Deux boucles qui ne se parlent pas
Le mécanisme mérite un détour, parce qu'il illustre une famille de bugs assez répandue. Dans le code d'Elementor Pro, la vérification de l'extension du fichier et le déplacement de ce fichier vers son emplacement final tournent dans deux boucles distinctes, qui traitent différemment les entrées vides. En soumettant deux morceaux de fichier pour le même champ, un attaquant fait examiner le premier par le contrôle et déposer le second par la routine de déplacement.
Le principe ressemble à un contrôle d'entrée où le gardien examine la première pièce d'identité qu'on lui tend pendant qu'un collègue, resté dans le hall, enregistre le second visiteur sans lui demander son avis. Le fichier PHP atterrit alors dans un répertoire public, sous un nom généré automatiquement, et devient exécutable. Aucun compte n'est requis, aucun mot de passe non plus.
La comparaison avec l'autre alerte WordPress du mois éclaire la hiérarchie des risques. La faille CVE-2026-65640, corrigée par WordPress 7.0.4 le 12 août, affiche un score de 8,8 et permet elle aussi une exécution de code. Elle exige toutefois un compte de niveau Auteur au minimum, ainsi que la présence conjointe d'Imagick et de Ghostscript sur le serveur. Trois conditions contre une seule, la marche est nettement plus haute à franchir.
L'écosystème WordPress accumule les épisodes de ce genre. Nous documentions en mars une faille du plugin User Registration permettant de s'octroyer les droits d'administrateur sur 60 000 sites. En juillet, c'était au tour d'un enchaînement de deux vulnérabilités du cœur du CMS ouvrant une exécution de code sans identifiants. Fin 2025, le budget 2026 du Royaume-Uni fuitait à cause d'un plugin WordPress mal configuré, preuve que la brique la plus anodine d'un site peut coûter très cher.

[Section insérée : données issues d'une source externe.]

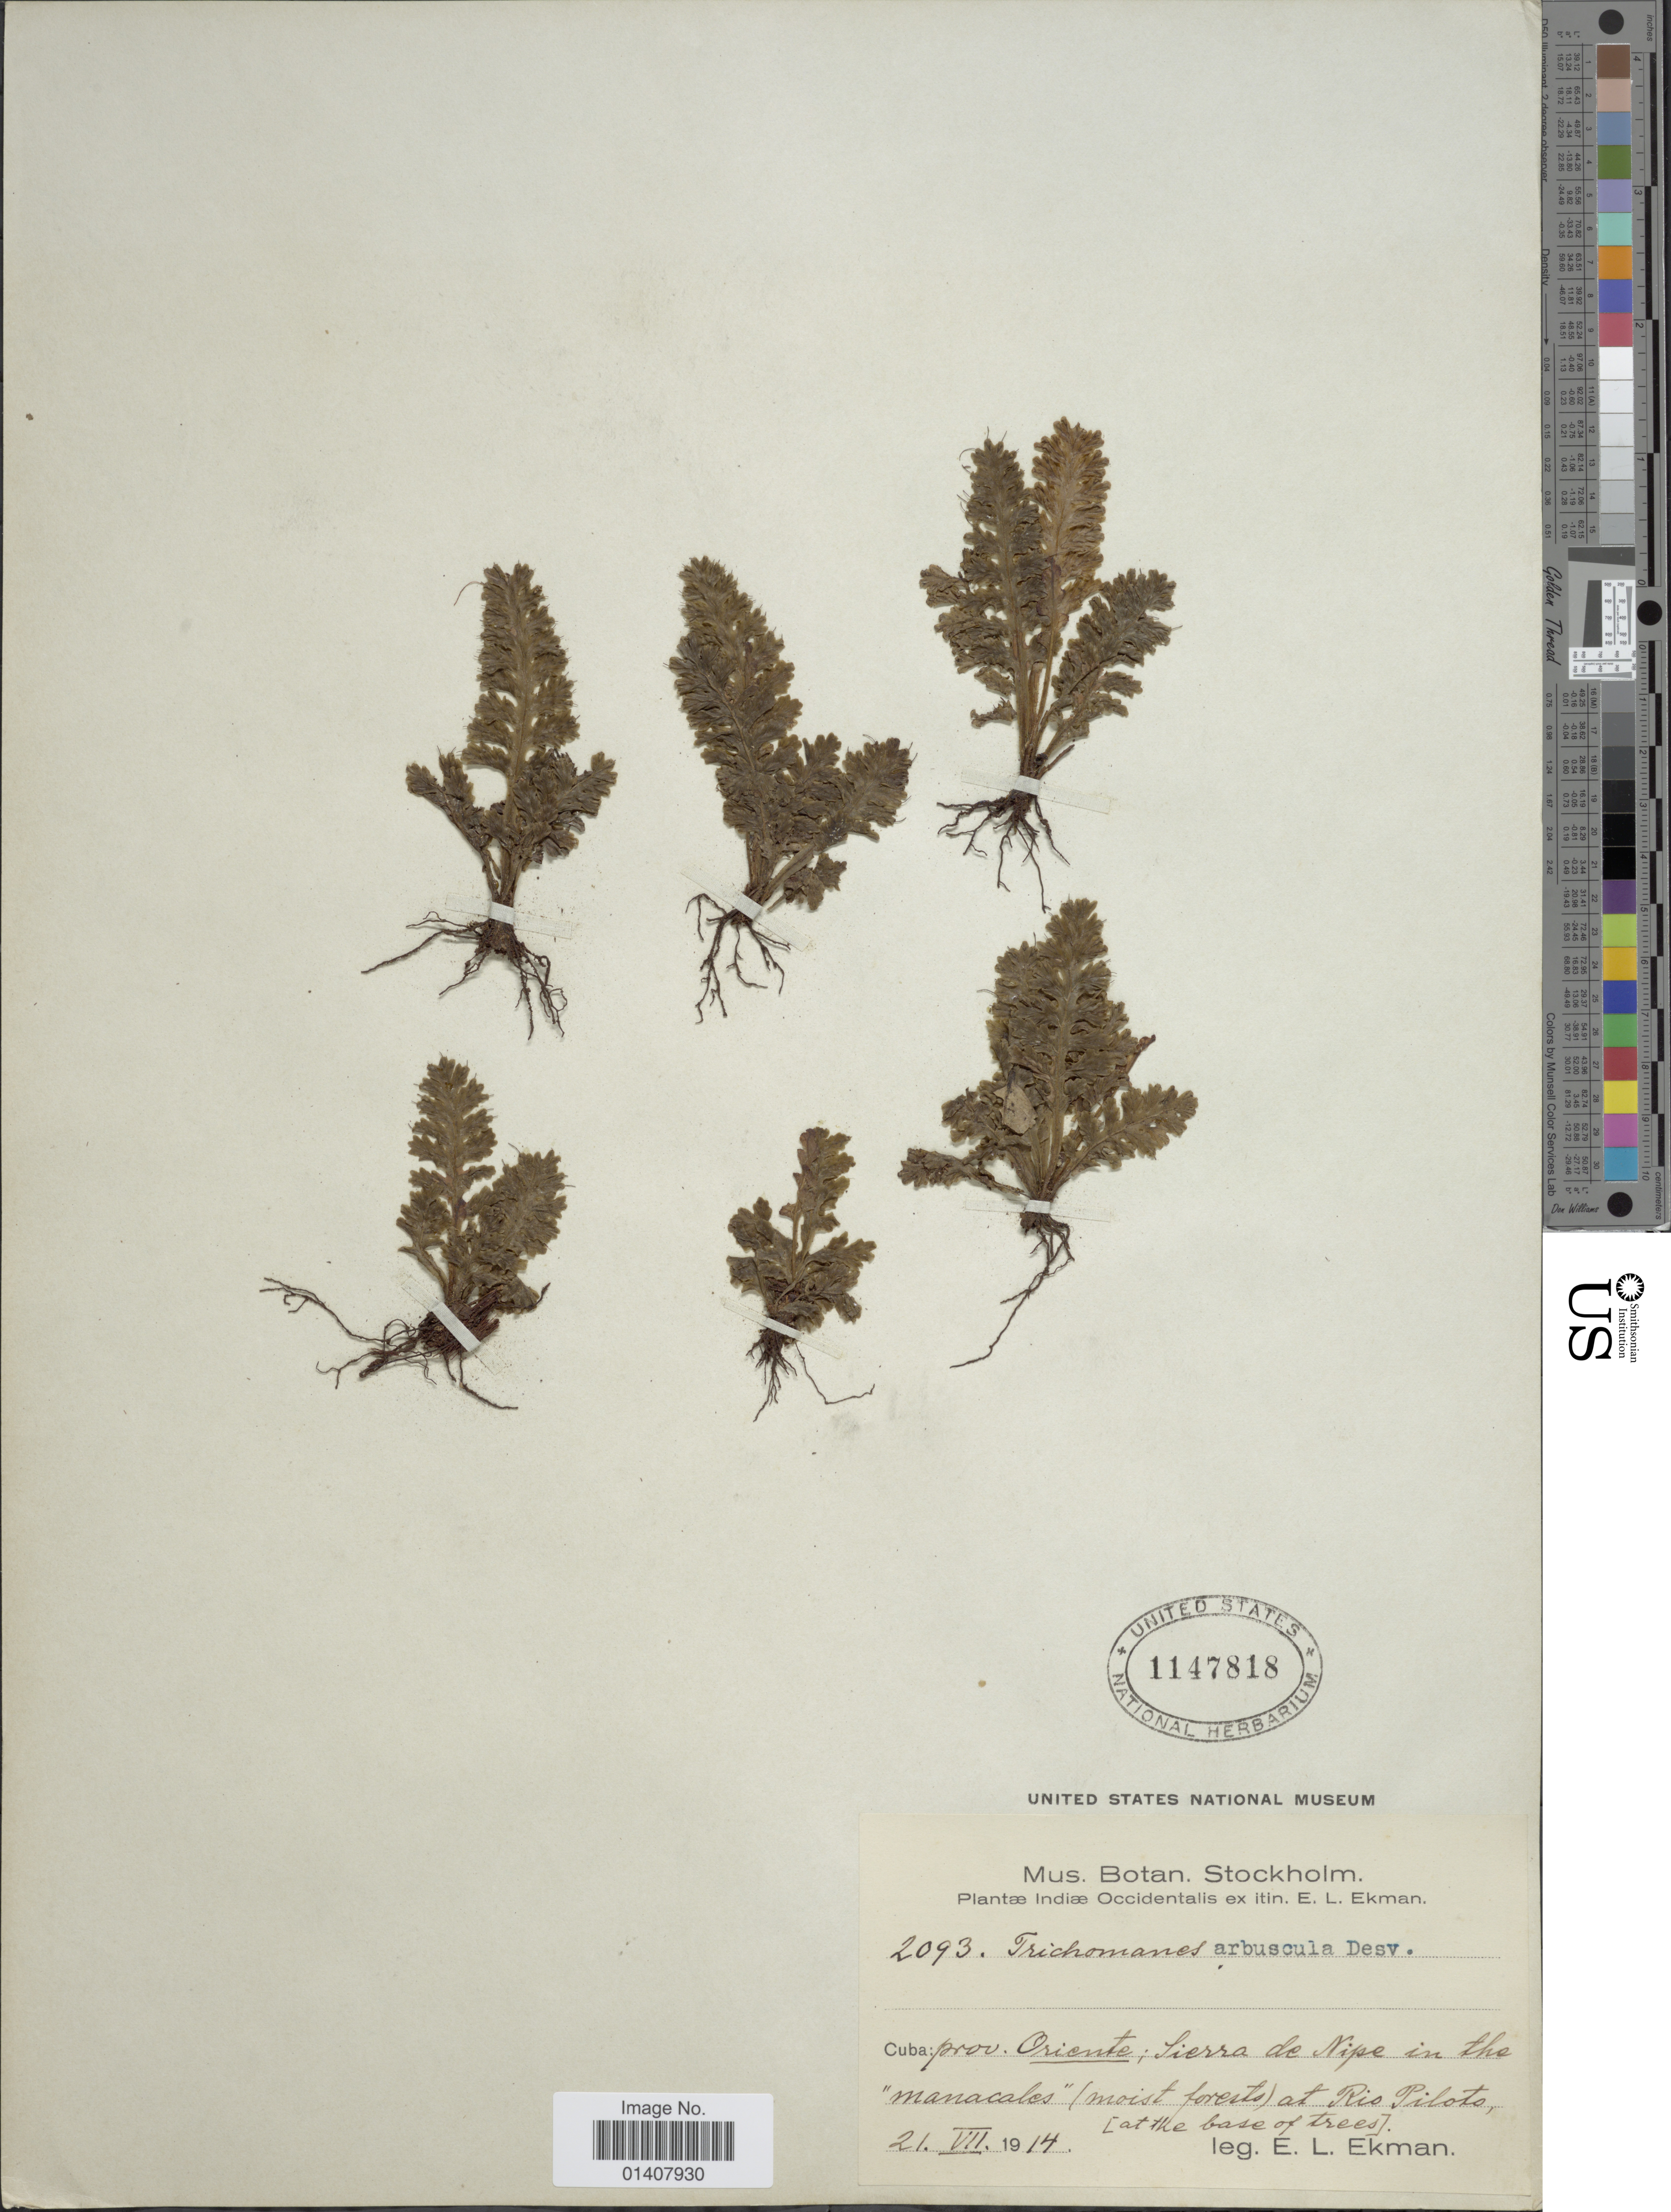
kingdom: Plantae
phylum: Tracheophyta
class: Polypodiopsida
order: Hymenophyllales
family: Hymenophyllaceae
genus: Trichomanes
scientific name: Trichomanes arbuscula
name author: Desv.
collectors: E. L. Ekman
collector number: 2093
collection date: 1914-07-21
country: Cuba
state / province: Oriente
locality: Cuba; Prov.: Oriente; Sierra de Nipe in the "manacales"(moiet forests) at Rio Piloto, at the base of trees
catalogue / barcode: US 1147818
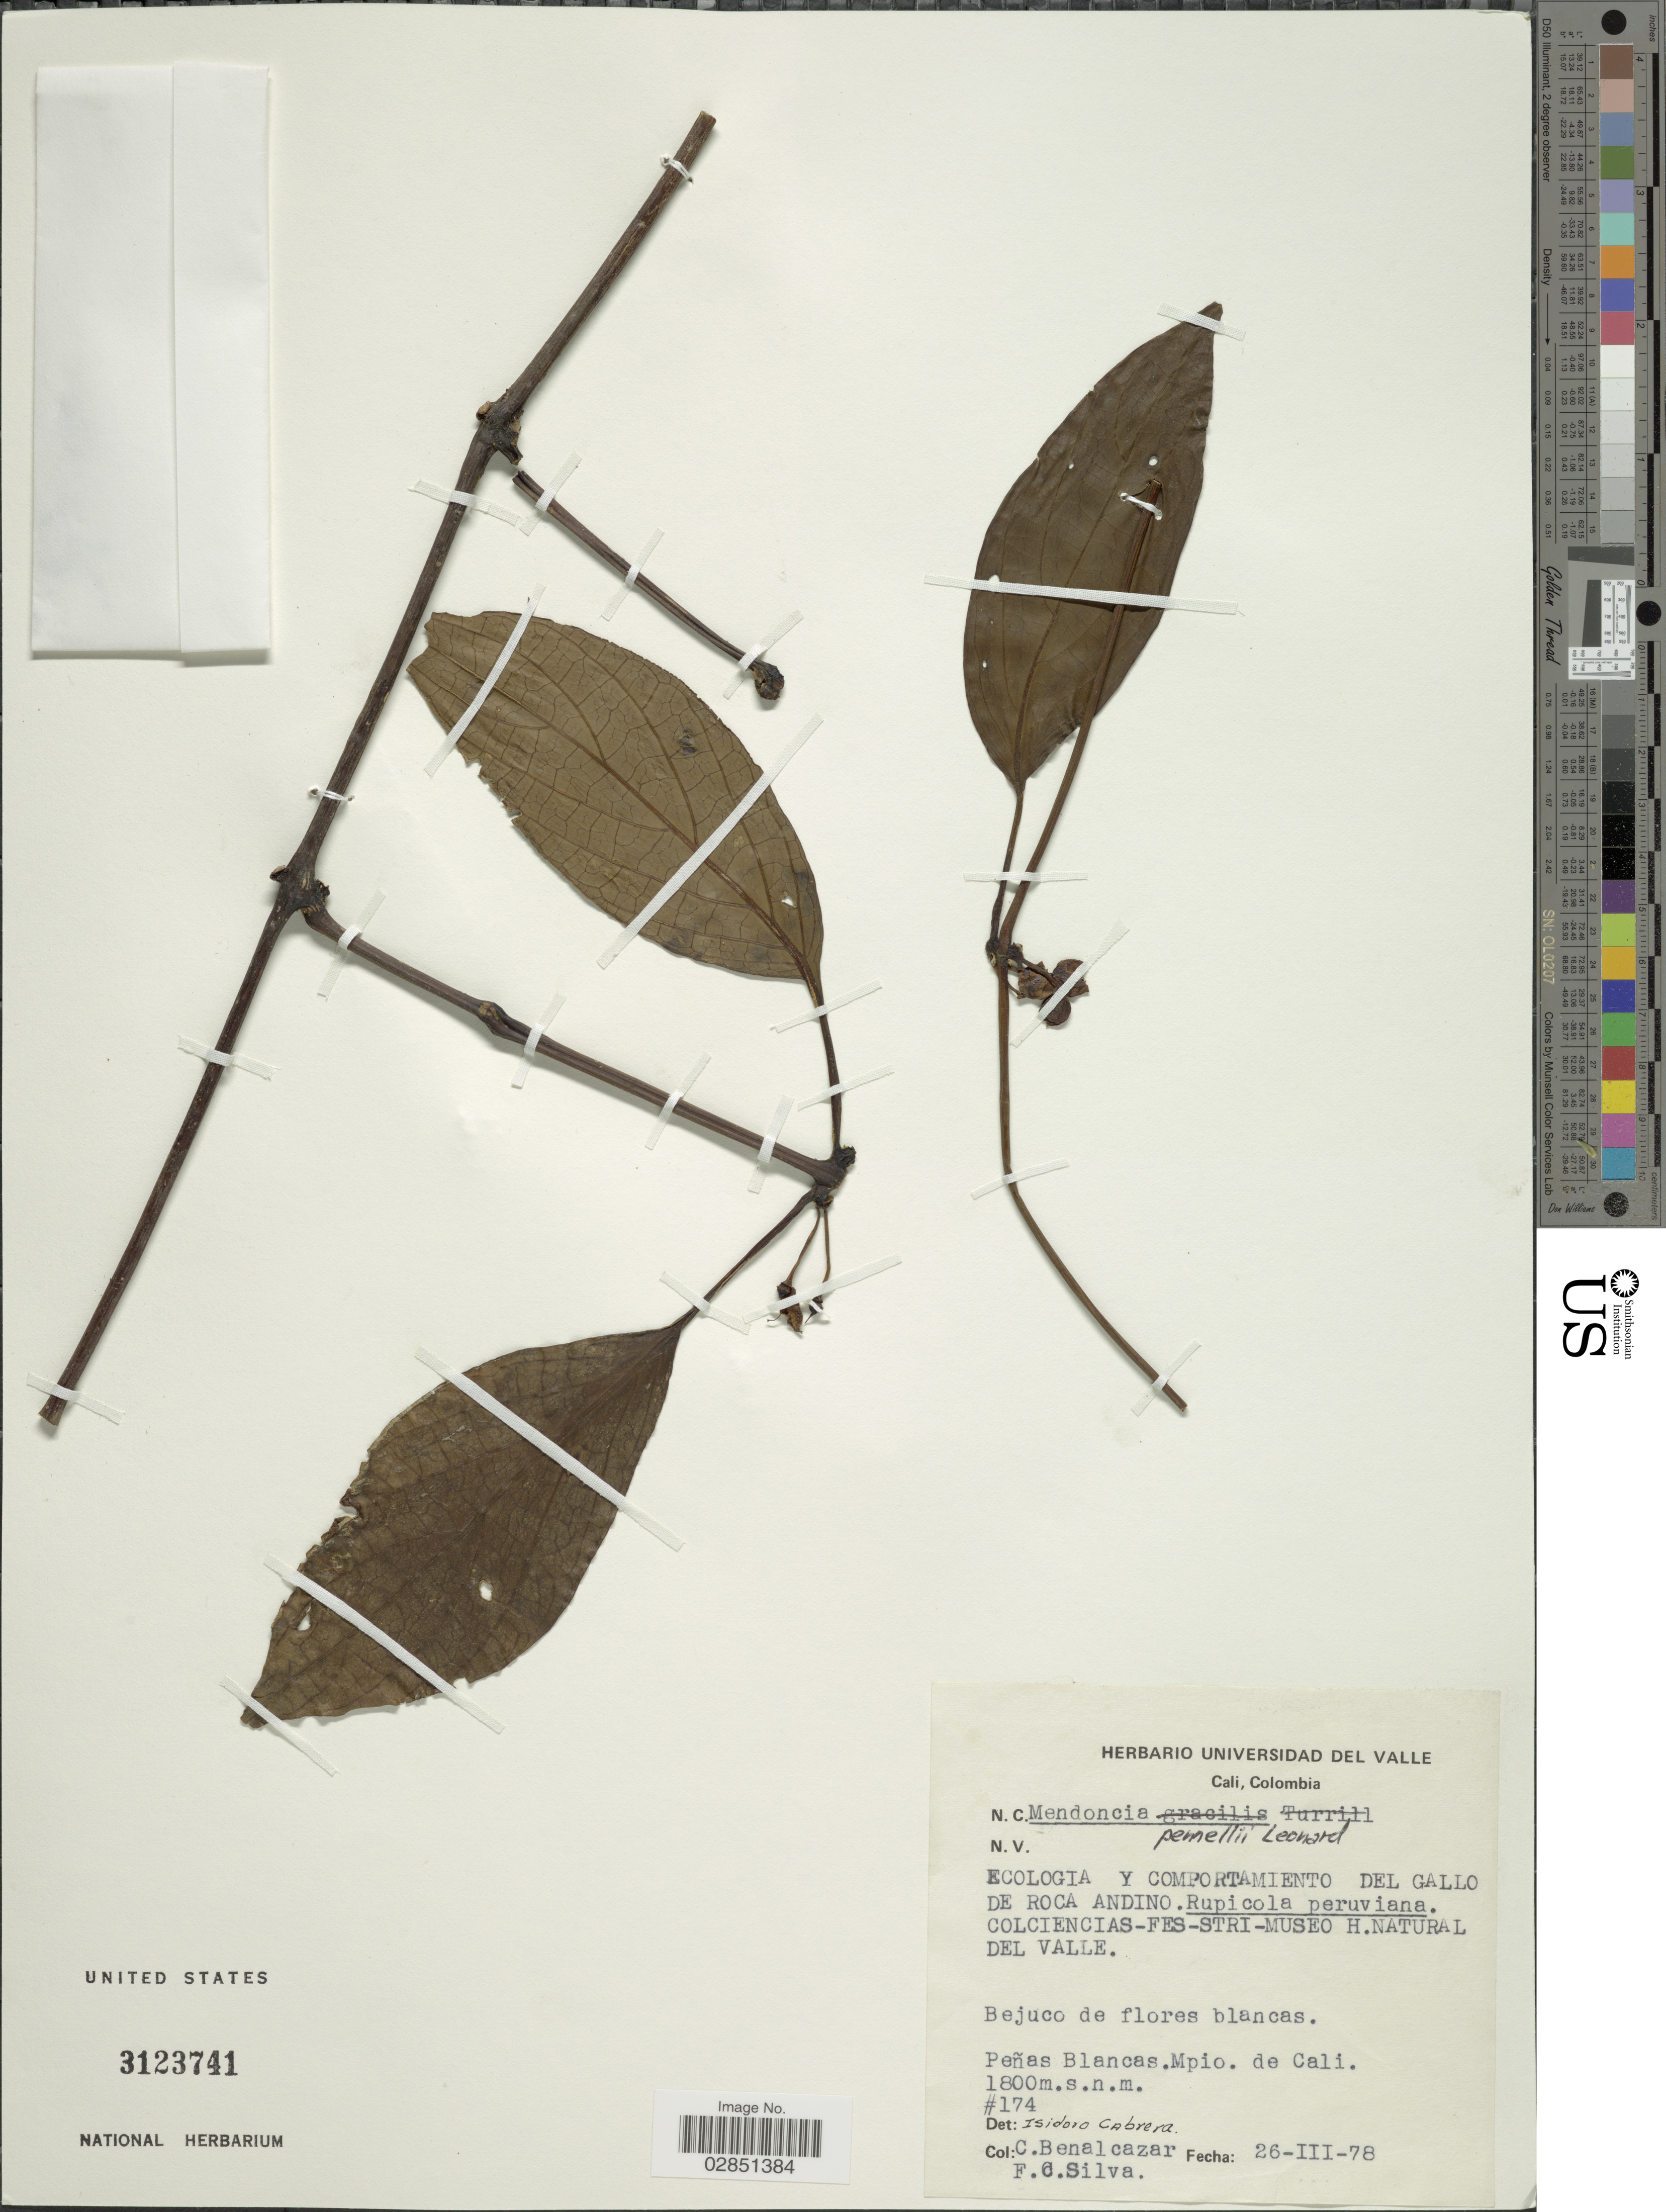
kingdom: Plantae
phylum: Tracheophyta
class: Magnoliopsida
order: Lamiales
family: Acanthaceae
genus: Mendoncia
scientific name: Mendoncia pennellii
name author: Leonard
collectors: C. Benalcazar & F. Chagas e Silva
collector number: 174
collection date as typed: Transcribed d/m/y: 26/3/78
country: Colombia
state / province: Valle del Cauca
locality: Peñas Blancas. Mpio. de Cali.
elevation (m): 1800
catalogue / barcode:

Le contexte réglementaire ajoute une couche que beaucoup d'administrateurs oublient. Un formulaire compromis qui collectait des CV, des photos de pièce d'identité ou des justificatifs de domicile devient une violation de données personnelles au sens du RGPD. Dès lors qu'un risque pèse sur les personnes, l'article 33 impose une notification à la CNIL dans les 72 heures suivant la prise de connaissance. L'article 34 y ajoute une information des intéressés quand ce risque est élevé. Autant dire que la mise à jour coûte moins cher que la procédure.
Le geste tient en deux temps : vérifier la version d'Elementor Pro installée et passer en 4.2.2, puis inspecter le répertoire wp-content/uploads/elementor/forms. Tout fichier PHP qui s'y trouve mérite une explication, sachant qu'un formulaire de contact n'a jamais eu vocation à héberger du code.